Whatever Netflix touches will almost certainly turn into trash. It’s the only way they know how to make money. Its latest example, Atlantis, takes the fictional story of a “lost city” and turns it into a “documentary,” a crock of evidence-free eyewash about a world-saving intellectual master race.

It was Plato (d. 348 BC) who made up the story and put it into in the mouth of an old man, who heard it aged ten from his grandfather, who heard it from his great-grandfather’s contemporary Solon (c. 590 BC), who heard it from Egyptian priests who were talking of a period 9,000 years earlier. Might that not drop a hint of sorts?

The priests said Atlantis was an idealized superstate, built on an island in front of the mouth of the strait of Gibraltar. It became corrupted, and enslaved Africa up to Egypt and Europe up to Italy. Noble, modest Athens defeated it, and later divine wrath ensured that the whole area was engulfed and disappeared.

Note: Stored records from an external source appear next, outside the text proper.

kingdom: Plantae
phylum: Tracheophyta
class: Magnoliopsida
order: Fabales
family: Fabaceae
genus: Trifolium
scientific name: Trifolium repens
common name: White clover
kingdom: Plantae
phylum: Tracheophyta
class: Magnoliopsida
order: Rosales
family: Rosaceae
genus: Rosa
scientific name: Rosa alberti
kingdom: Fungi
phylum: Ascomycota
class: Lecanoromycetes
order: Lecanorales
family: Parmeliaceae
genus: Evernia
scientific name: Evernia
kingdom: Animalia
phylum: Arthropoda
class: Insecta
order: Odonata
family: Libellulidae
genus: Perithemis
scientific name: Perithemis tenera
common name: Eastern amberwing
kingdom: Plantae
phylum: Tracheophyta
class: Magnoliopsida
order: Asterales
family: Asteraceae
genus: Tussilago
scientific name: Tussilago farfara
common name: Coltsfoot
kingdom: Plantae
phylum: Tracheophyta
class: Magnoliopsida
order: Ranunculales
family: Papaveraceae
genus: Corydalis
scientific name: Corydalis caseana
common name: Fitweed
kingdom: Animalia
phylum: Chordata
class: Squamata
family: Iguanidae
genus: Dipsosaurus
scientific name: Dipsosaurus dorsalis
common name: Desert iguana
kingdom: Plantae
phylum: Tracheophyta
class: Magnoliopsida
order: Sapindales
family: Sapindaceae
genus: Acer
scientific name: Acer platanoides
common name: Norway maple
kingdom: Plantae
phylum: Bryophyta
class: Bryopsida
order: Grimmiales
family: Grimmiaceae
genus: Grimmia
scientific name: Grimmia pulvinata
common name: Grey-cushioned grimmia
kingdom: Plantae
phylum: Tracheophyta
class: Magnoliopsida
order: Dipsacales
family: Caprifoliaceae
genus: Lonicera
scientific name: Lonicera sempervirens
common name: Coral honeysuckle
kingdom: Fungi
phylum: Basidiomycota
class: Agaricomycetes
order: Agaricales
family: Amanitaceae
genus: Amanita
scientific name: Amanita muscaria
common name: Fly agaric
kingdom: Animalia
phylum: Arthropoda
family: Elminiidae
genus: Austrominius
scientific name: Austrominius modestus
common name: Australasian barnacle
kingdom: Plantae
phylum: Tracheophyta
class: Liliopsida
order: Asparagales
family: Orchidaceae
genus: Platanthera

It hardly needs to be said that, as history, this is transparent nonsense. Athens did not exist in 9000 BC (nor did Greeks). Plato’s picture of it looks like an idealized contemporary version. So what was his purpose? The Atlantis story was an allegory about the good society and its degeneration. Such allegories were the stock-in-trade of ancient philosophers, as Aristotle well knew, commenting that Plato created Atlantis only to destroy it.

Inevitably, the authority of the great Plato led future generations to use Atlantis for their own purposes: might it, for example, anticipate the Brave New World of America? The Bible too was regularly put to such prophetic ends. But the idea that the story of Atlantis records a historical event, let alone one teaching the world architecture and math, takes fantasy to new levels.

Plato’s whole philosophy was based on the idea that there was a real world and an unreal world, and that our world was the unreal one. Netflix and its fake-news codswallop continue to make one feel he was on to something. Reality clearly has no future.